> Prompt
Return each entry word for word. Leave the images out.

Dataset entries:
#####

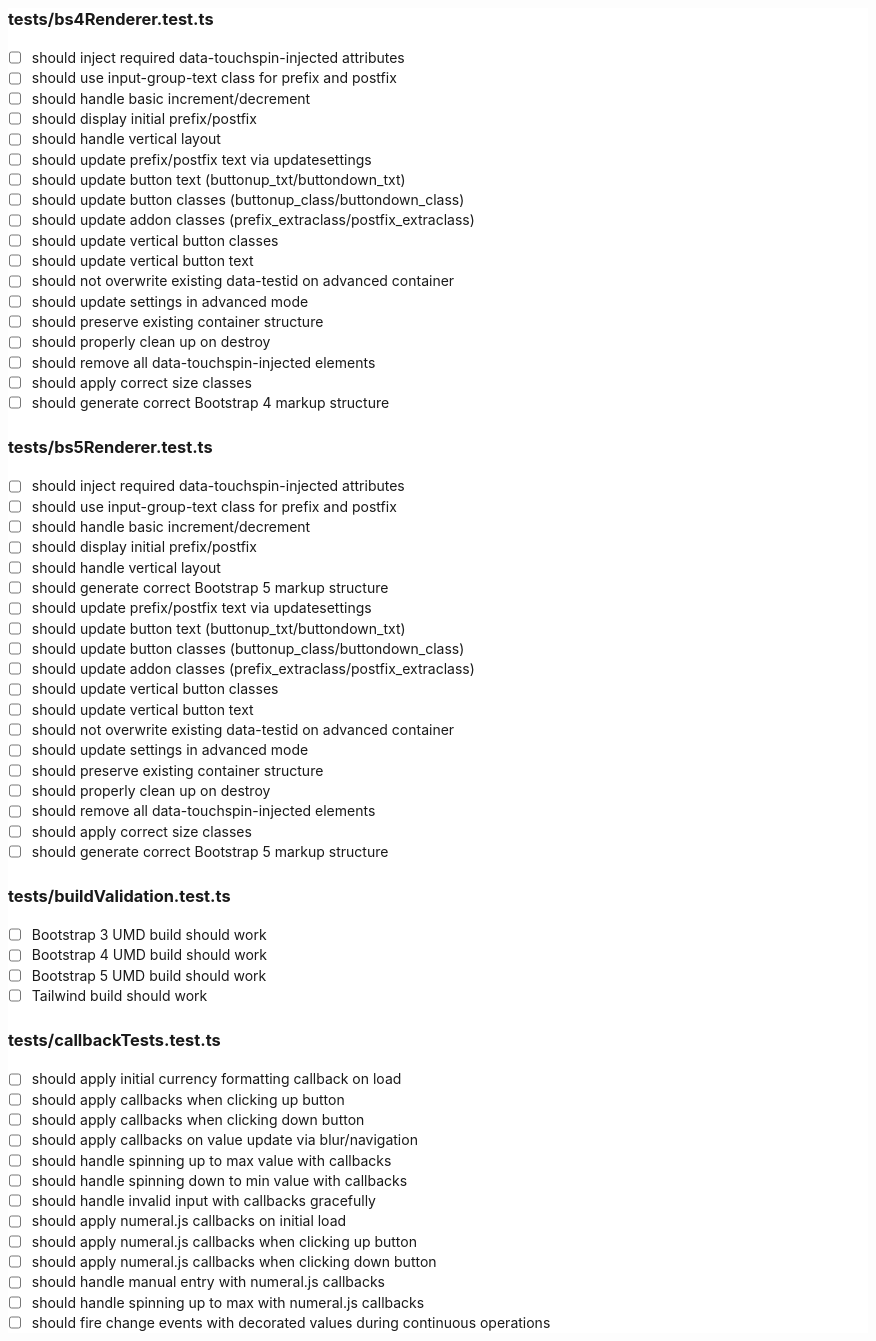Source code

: ### __tests__/bs4Renderer.test.ts
- [ ] should inject required data-touchspin-injected attributes
- [ ] should use input-group-text class for prefix and postfix
- [ ] should handle basic increment/decrement
- [ ] should display initial prefix/postfix
- [ ] should handle vertical layout
- [ ] should update prefix/postfix text via updatesettings
- [ ] should update button text (buttonup_txt/buttondown_txt)
- [ ] should update button classes (buttonup_class/buttondown_class)
- [ ] should update addon classes (prefix_extraclass/postfix_extraclass)
- [ ] should update vertical button classes
- [ ] should update vertical button text
- [ ] should not overwrite existing data-testid on advanced container
- [ ] should update settings in advanced mode
- [ ] should preserve existing container structure
- [ ] should properly clean up on destroy
- [ ] should remove all data-touchspin-injected elements
- [ ] should apply correct size classes
- [ ] should generate correct Bootstrap 4 markup structure

### __tests__/bs5Renderer.test.ts
- [ ] should inject required data-touchspin-injected attributes
- [ ] should use input-group-text class for prefix and postfix
- [ ] should handle basic increment/decrement
- [ ] should display initial prefix/postfix
- [ ] should handle vertical layout
- [ ] should generate correct Bootstrap 5 markup structure
- [ ] should update prefix/postfix text via updatesettings
- [ ] should update button text (buttonup_txt/buttondown_txt)
- [ ] should update button classes (buttonup_class/buttondown_class)
- [ ] should update addon classes (prefix_extraclass/postfix_extraclass)
- [ ] should update vertical button classes
- [ ] should update vertical button text
- [ ] should not overwrite existing data-testid on advanced container
- [ ] should update settings in advanced mode
- [ ] should preserve existing container structure
- [ ] should properly clean up on destroy
- [ ] should remove all data-touchspin-injected elements
- [ ] should apply correct size classes
- [ ] should generate correct Bootstrap 5 markup structure

### __tests__/buildValidation.test.ts
- [ ] Bootstrap 3 UMD build should work
- [ ] Bootstrap 4 UMD build should work
- [ ] Bootstrap 5 UMD build should work
- [ ] Tailwind build should work

### __tests__/callbackTests.test.ts
- [ ] should apply initial currency formatting callback on load
- [ ] should apply callbacks when clicking up button
- [ ] should apply callbacks when clicking down button
- [ ] should apply callbacks on value update via blur/navigation
- [ ] should handle spinning up to max value with callbacks
- [ ] should handle spinning down to min value with callbacks
- [ ] should handle invalid input with callbacks gracefully
- [ ] should apply numeral.js callbacks on initial load
- [ ] should apply numeral.js callbacks when clicking up button
- [ ] should apply numeral.js callbacks when clicking down button
- [ ] should handle manual entry with numeral.js callbacks
- [ ] should handle spinning up to max with numeral.js callbacks
- [ ] should fire change events with decorated values during continuous operations
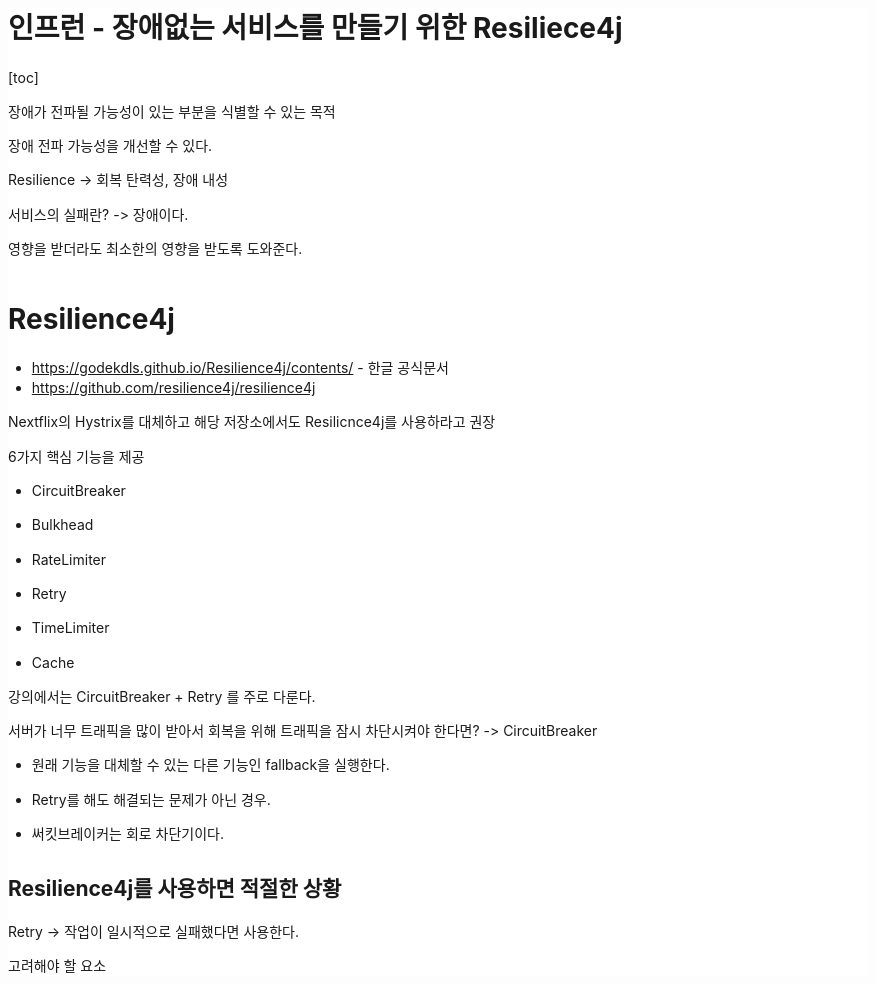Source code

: # 인프런 - 장애없는 서비스를 만들기 위한 Resiliece4j

[toc]

장애가 전파될 가능성이 있는 부분을 식별할 수 있는 목적

장애 전파 가능성을 개선할 수 있다.



Resilience -> 회복 탄력성, 장애 내성 

서비스의 실패란? -> 장애이다. 



영향을 받더라도 최소한의 영향을 받도록 도와준다.



# Resilience4j

* https://godekdls.github.io/Resilience4j/contents/ - 한글 공식문서
* https://github.com/resilience4j/resilience4j



Nextflix의 Hystrix를 대체하고 해당 저장소에서도 Resilicnce4j를 사용하라고 권장

6가지 핵심 기능을 제공

* CircuitBreaker

* Bulkhead

* RateLimiter

* Retry

* TimeLimiter

* Cache



강의에서는 CircuitBreaker + Retry 를 주로 다룬다.



서버가 너무 트래픽을 많이 받아서 회복을 위해 트래픽을 잠시 차단시켜야 한다면? -> CircuitBreaker

* 원래 기능을 대체할 수 있는 다른 기능인 fallback을 실행한다.
* Retry를 해도 해결되는 문제가 아닌 경우.

* 써킷브레이커는 회로 차단기이다.

## Resilience4j를 사용하면 적절한 상황



Retry -> 작업이 일시적으로 실패했다면 사용한다.

고려해야 할 요소
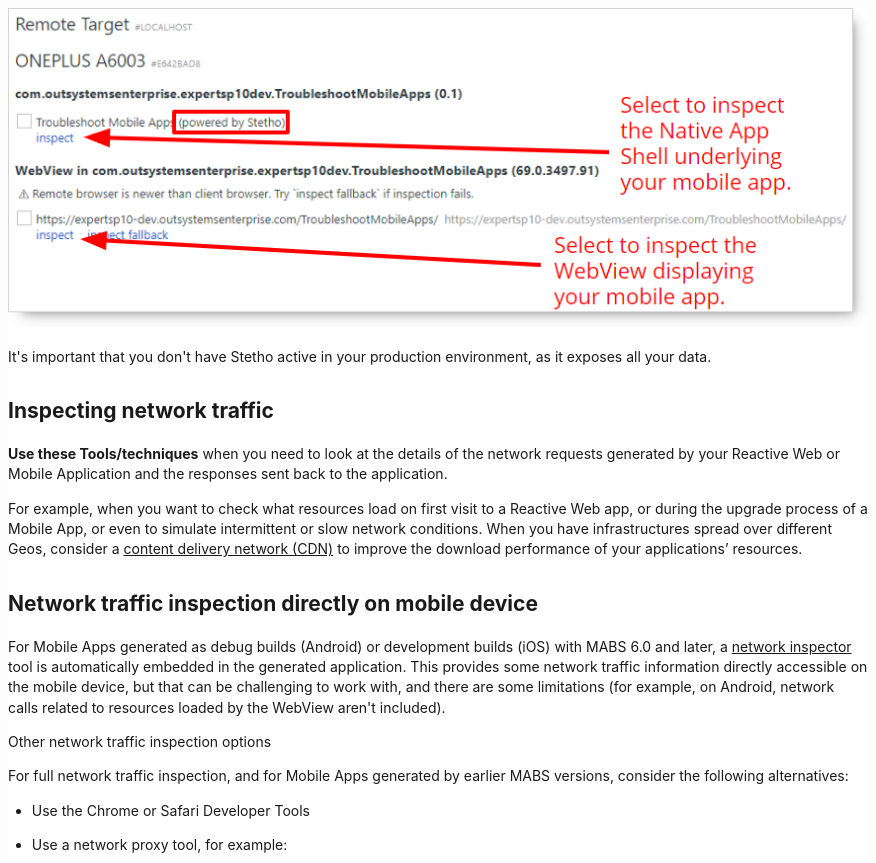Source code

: ![Screenshot of Chrome Developer Tools with Stetho showing options to inspect the Native App Shell and WebView of a mobile app.](images/OutSystems_provides_rich_1.png "Chrome Developer Tools with Stetho")

<div class="warning" markdown="1">

It's important that you don't have Stetho active in your production environment, as it exposes all your data.

</div>

## Inspecting network traffic

**Use these Tools/techniques** when you need to look at the details of the network requests generated by your Reactive Web or Mobile Application and the responses sent back to the application. 

For example, when you want to check what resources load on first visit to a Reactive Web app, or during the upgrade process of a Mobile App, or even to simulate intermittent or slow network conditions. When you have infrastructures spread over different Geos, consider a [content delivery network (CDN)](https://www.cloudflare.com/learning/cdn/what-is-a-cdn/) to improve the download performance of your applications’ resources.

## Network traffic inspection directly on mobile device

For Mobile Apps generated as debug builds (Android) or development builds (iOS) with MABS 6.0 and later, a [network inspector](https://success.outsystems.com/Documentation/11/Developing_an_Application/Troubleshooting_Applications/Inspect_the_HTTP_requests_in_Mobile_Apps_for_iOS) tool is automatically embedded in the generated application. This provides some network traffic information directly accessible on the mobile device, but that can be challenging to work with, and there are some limitations (for example, on Android, network calls related to resources loaded by the WebView aren't included).

Other network traffic inspection options

For full network traffic inspection, and for Mobile Apps generated by earlier MABS versions, consider the following alternatives:

* Use the Chrome or Safari Developer Tools

* Use a network proxy tool, for example:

#####

> Response
Source code

: ### __tests__/bs4Renderer.test.ts
- [ ] should inject required data-touchspin-injected attributes
- [ ] should use input-group-text class for prefix and postfix
- [ ] should handle basic increment/decrement
- [ ] should display initial prefix/postfix
- [ ] should handle vertical layout
- [ ] should update prefix/postfix text via updatesettings
- [ ] should update button text (buttonup_txt/buttondown_txt)
- [ ] should update button classes (buttonup_class/buttondown_class)
- [ ] should update addon classes (prefix_extraclass/postfix_extraclass)
- [ ] should update vertical button classes
- [ ] should update vertical button text
- [ ] should not overwrite existing data-testid on advanced container
- [ ] should update settings in advanced mode
- [ ] should preserve existing container structure
- [ ] should properly clean up on destroy
- [ ] should remove all data-touchspin-injected elements
- [ ] should apply correct size classes
- [ ] should generate correct Bootstrap 4 markup structure

### __tests__/bs5Renderer.test.ts
- [ ] should inject required data-touchspin-injected attributes
- [ ] should use input-group-text class for prefix and postfix
- [ ] should handle basic increment/decrement
- [ ] should display initial prefix/postfix
- [ ] should handle vertical layout
- [ ] should generate correct Bootstrap 5 markup structure
- [ ] should update prefix/postfix text via updatesettings
- [ ] should update button text (buttonup_txt/buttondown_txt)
- [ ] should update button classes (buttonup_class/buttondown_class)
- [ ] should update addon classes (prefix_extraclass/postfix_extraclass)
- [ ] should update vertical button classes
- [ ] should update vertical button text
- [ ] should not overwrite existing data-testid on advanced container
- [ ] should update settings in advanced mode
- [ ] should preserve existing container structure
- [ ] should properly clean up on destroy
- [ ] should remove all data-touchspin-injected elements
- [ ] should apply correct size classes
- [ ] should generate correct Bootstrap 5 markup structure

### __tests__/buildValidation.test.ts
- [ ] Bootstrap 3 UMD build should work
- [ ] Bootstrap 4 UMD build should work
- [ ] Bootstrap 5 UMD build should work
- [ ] Tailwind build should work

### __tests__/callbackTests.test.ts
- [ ] should apply initial currency formatting callback on load
- [ ] should apply callbacks when clicking up button
- [ ] should apply callbacks when clicking down button
- [ ] should apply callbacks on value update via blur/navigation
- [ ] should handle spinning up to max value with callbacks
- [ ] should handle spinning down to min value with callbacks
- [ ] should handle invalid input with callbacks gracefully
- [ ] should apply numeral.js callbacks on initial load
- [ ] should apply numeral.js callbacks when clicking up button
- [ ] should apply numeral.js callbacks when clicking down button
- [ ] should handle manual entry with numeral.js callbacks
- [ ] should handle spinning up to max with numeral.js callbacks
- [ ] should fire change events with decorated values during continuous operations
Source code

: # 인프런 - 장애없는 서비스를 만들기 위한 Resiliece4j

[toc]

장애가 전파될 가능성이 있는 부분을 식별할 수 있는 목적

장애 전파 가능성을 개선할 수 있다.



Resilience -> 회복 탄력성, 장애 내성 

서비스의 실패란? -> 장애이다. 



영향을 받더라도 최소한의 영향을 받도록 도와준다.



# Resilience4j

* https://godekdls.github.io/Resilience4j/contents/ - 한글 공식문서
* https://github.com/resilience4j/resilience4j



Nextflix의 Hystrix를 대체하고 해당 저장소에서도 Resilicnce4j를 사용하라고 권장

6가지 핵심 기능을 제공

* CircuitBreaker

* Bulkhead

* RateLimiter

* Retry

* TimeLimiter

* Cache



강의에서는 CircuitBreaker + Retry 를 주로 다룬다.



서버가 너무 트래픽을 많이 받아서 회복을 위해 트래픽을 잠시 차단시켜야 한다면? -> CircuitBreaker

* 원래 기능을 대체할 수 있는 다른 기능인 fallback을 실행한다.
* Retry를 해도 해결되는 문제가 아닌 경우.

* 써킷브레이커는 회로 차단기이다.

## Resilience4j를 사용하면 적절한 상황



Retry -> 작업이 일시적으로 실패했다면 사용한다.

고려해야 할 요소
Source code

: ![Screenshot of Chrome Developer Tools with Stetho showing options to inspect the Native App Shell and WebView of a mobile app.](images/OutSystems_provides_rich_1.png "Chrome Developer Tools with Stetho")

<div class="warning" markdown="1">

It's important that you don't have Stetho active in your production environment, as it exposes all your data.

</div>

## Inspecting network traffic

**Use these Tools/techniques** when you need to look at the details of the network requests generated by your Reactive Web or Mobile Application and the responses sent back to the application. 

For example, when you want to check what resources load on first visit to a Reactive Web app, or during the upgrade process of a Mobile App, or even to simulate intermittent or slow network conditions. When you have infrastructures spread over different Geos, consider a [content delivery network (CDN)](https://www.cloudflare.com/learning/cdn/what-is-a-cdn/) to improve the download performance of your applications’ resources.

## Network traffic inspection directly on mobile device

For Mobile Apps generated as debug builds (Android) or development builds (iOS) with MABS 6.0 and later, a [network inspector](https://success.outsystems.com/Documentation/11/Developing_an_Application/Troubleshooting_Applications/Inspect_the_HTTP_requests_in_Mobile_Apps_for_iOS) tool is automatically embedded in the generated application. This provides some network traffic information directly accessible on the mobile device, but that can be challenging to work with, and there are some limitations (for example, on Android, network calls related to resources loaded by the WebView aren't included).

Other network traffic inspection options

For full network traffic inspection, and for Mobile Apps generated by earlier MABS versions, consider the following alternatives:

* Use the Chrome or Safari Developer Tools

* Use a network proxy tool, for example:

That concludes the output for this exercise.